● **Data for this exercise**:
=== Begin Enclosure ===

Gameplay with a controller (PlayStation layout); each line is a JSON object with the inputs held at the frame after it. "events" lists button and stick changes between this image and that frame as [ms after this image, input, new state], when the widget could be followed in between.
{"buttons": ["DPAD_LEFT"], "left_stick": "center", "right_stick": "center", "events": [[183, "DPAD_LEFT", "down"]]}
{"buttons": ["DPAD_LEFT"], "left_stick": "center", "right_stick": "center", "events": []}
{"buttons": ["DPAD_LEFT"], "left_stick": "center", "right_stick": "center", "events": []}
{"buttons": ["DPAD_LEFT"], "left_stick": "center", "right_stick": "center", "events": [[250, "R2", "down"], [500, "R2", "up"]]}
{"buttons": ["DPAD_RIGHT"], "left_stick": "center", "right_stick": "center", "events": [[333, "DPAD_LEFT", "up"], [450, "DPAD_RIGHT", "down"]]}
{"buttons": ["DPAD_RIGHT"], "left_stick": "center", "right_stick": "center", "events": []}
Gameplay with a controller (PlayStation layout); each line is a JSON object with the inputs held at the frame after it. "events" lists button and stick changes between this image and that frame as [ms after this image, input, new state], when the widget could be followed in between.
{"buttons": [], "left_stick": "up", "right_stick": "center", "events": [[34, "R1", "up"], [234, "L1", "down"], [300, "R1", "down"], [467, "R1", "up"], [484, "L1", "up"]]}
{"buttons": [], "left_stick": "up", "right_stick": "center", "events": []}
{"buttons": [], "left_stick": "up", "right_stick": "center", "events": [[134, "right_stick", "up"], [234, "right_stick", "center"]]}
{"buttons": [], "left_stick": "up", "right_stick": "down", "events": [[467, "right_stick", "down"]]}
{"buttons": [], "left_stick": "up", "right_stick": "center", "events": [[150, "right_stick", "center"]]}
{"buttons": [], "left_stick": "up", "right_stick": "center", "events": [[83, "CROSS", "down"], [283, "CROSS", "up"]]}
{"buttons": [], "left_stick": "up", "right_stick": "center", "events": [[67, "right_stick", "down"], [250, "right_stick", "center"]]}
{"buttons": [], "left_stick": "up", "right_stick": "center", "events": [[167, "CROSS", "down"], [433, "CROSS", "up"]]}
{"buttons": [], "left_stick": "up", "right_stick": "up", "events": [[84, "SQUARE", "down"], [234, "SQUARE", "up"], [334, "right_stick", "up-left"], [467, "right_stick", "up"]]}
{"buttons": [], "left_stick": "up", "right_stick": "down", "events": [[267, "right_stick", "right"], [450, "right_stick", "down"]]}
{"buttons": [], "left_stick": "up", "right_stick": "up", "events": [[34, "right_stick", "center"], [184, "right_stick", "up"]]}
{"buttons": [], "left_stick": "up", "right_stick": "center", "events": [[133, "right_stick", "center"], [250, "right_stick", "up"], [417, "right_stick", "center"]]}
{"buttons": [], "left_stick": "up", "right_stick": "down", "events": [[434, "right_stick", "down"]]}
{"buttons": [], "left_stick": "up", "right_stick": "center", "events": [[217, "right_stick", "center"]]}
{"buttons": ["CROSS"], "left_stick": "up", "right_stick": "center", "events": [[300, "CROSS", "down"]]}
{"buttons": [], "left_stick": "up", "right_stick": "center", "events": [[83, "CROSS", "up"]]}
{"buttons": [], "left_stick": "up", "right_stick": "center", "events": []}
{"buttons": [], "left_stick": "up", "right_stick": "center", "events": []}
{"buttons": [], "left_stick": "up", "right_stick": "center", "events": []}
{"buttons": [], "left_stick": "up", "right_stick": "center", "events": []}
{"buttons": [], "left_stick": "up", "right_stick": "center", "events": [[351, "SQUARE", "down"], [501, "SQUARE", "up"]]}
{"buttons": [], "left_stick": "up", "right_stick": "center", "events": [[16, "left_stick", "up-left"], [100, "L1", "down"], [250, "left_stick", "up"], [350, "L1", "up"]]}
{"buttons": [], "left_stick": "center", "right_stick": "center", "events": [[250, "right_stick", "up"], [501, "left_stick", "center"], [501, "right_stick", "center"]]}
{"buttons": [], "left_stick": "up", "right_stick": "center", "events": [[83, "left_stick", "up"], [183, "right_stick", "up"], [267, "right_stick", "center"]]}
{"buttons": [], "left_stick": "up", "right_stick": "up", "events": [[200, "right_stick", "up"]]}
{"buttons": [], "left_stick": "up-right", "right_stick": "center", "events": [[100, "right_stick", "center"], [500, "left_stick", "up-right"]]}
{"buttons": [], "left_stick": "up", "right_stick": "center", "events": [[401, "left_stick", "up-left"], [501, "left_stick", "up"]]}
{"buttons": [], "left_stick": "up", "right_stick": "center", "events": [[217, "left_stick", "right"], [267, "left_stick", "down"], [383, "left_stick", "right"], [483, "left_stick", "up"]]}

=== End Enclosure ===

● **Activity**:
All of the data above needs to be set down again exactly. Include every line.

● **Answer for this exercise**:
Gameplay with a controller (PlayStation layout); each line is a JSON object with the inputs held at the frame after it. "events" lists button and stick changes between this image and that frame as [ms after this image, input, new state], when the widget could be followed in between.
{"buttons": ["DPAD_LEFT"], "left_stick": "center", "right_stick": "center", "events": [[183, "DPAD_LEFT", "down"]]}
{"buttons": ["DPAD_LEFT"], "left_stick": "center", "right_stick": "center", "events": []}
{"buttons": ["DPAD_LEFT"], "left_stick": "center", "right_stick": "center", "events": []}
{"buttons": ["DPAD_LEFT"], "left_stick": "center", "right_stick": "center", "events": [[250, "R2", "down"], [500, "R2", "up"]]}
{"buttons": ["DPAD_RIGHT"], "left_stick": "center", "right_stick": "center", "events": [[333, "DPAD_LEFT", "up"], [450, "DPAD_RIGHT", "down"]]}
{"buttons": ["DPAD_RIGHT"], "left_stick": "center", "right_stick": "center", "events": []}
Gameplay with a controller (PlayStation layout); each line is a JSON object with the inputs held at the frame after it. "events" lists button and stick changes between this image and that frame as [ms after this image, input, new state], when the widget could be followed in between.
{"buttons": [], "left_stick": "up", "right_stick": "center", "events": [[34, "R1", "up"], [234, "L1", "down"], [300, "R1", "down"], [467, "R1", "up"], [484, "L1", "up"]]}
{"buttons": [], "left_stick": "up", "right_stick": "center", "events": []}
{"buttons": [], "left_stick": "up", "right_stick": "center", "events": [[134, "right_stick", "up"], [234, "right_stick", "center"]]}
{"buttons": [], "left_stick": "up", "right_stick": "down", "events": [[467, "right_stick", "down"]]}
{"buttons": [], "left_stick": "up", "right_stick": "center", "events": [[150, "right_stick", "center"]]}
{"buttons": [], "left_stick": "up", "right_stick": "center", "events": [[83, "CROSS", "down"], [283, "CROSS", "up"]]}
{"buttons": [], "left_stick": "up", "right_stick": "center", "events": [[67, "right_stick", "down"], [250, "right_stick", "center"]]}
{"buttons": [], "left_stick": "up", "right_stick": "center", "events": [[167, "CROSS", "down"], [433, "CROSS", "up"]]}
{"buttons": [], "left_stick": "up", "right_stick": "up", "events": [[84, "SQUARE", "down"], [234, "SQUARE", "up"], [334, "right_stick", "up-left"], [467, "right_stick", "up"]]}
{"buttons": [], "left_stick": "up", "right_stick": "down", "events": [[267, "right_stick", "right"], [450, "right_stick", "down"]]}
{"buttons": [], "left_stick": "up", "right_stick": "up", "events": [[34, "right_stick", "center"], [184, "right_stick", "up"]]}
{"buttons": [], "left_stick": "up", "right_stick": "center", "events": [[133, "right_stick", "center"], [250, "right_stick", "up"], [417, "right_stick", "center"]]}
{"buttons": [], "left_stick": "up", "right_stick": "down", "events": [[434, "right_stick", "down"]]}
{"buttons": [], "left_stick": "up", "right_stick": "center", "events": [[217, "right_stick", "center"]]}
{"buttons": ["CROSS"], "left_stick": "up", "right_stick": "center", "events": [[300, "CROSS", "down"]]}
{"buttons": [], "left_stick": "up", "right_stick": "center", "events": [[83, "CROSS", "up"]]}
{"buttons": [], "left_stick": "up", "right_stick": "center", "events": []}
{"buttons": [], "left_stick": "up", "right_stick": "center", "events": []}
{"buttons": [], "left_stick": "up", "right_stick": "center", "events": []}
{"buttons": [], "left_stick": "up", "right_stick": "center", "events": []}
{"buttons": [], "left_stick": "up", "right_stick": "center", "events": [[351, "SQUARE", "down"], [501, "SQUARE", "up"]]}
{"buttons": [], "left_stick": "up", "right_stick": "center", "events": [[16, "left_stick", "up-left"], [100, "L1", "down"], [250, "left_stick", "up"], [350, "L1", "up"]]}
{"buttons": [], "left_stick": "center", "right_stick": "center", "events": [[250, "right_stick", "up"], [501, "left_stick", "center"], [501, "right_stick", "center"]]}
{"buttons": [], "left_stick": "up", "right_stick": "center", "events": [[83, "left_stick", "up"], [183, "right_stick", "up"], [267, "right_stick", "center"]]}
{"buttons": [], "left_stick": "up", "right_stick": "up", "events": [[200, "right_stick", "up"]]}
{"buttons": [], "left_stick": "up-right", "right_stick": "center", "events": [[100, "right_stick", "center"], [500, "left_stick", "up-right"]]}
{"buttons": [], "left_stick": "up", "right_stick": "center", "events": [[401, "left_stick", "up-left"], [501, "left_stick", "up"]]}
{"buttons": [], "left_stick": "up", "right_stick": "center", "events": [[217, "left_stick", "right"], [267, "left_stick", "down"], [383, "left_stick", "right"], [483, "left_stick", "up"]]}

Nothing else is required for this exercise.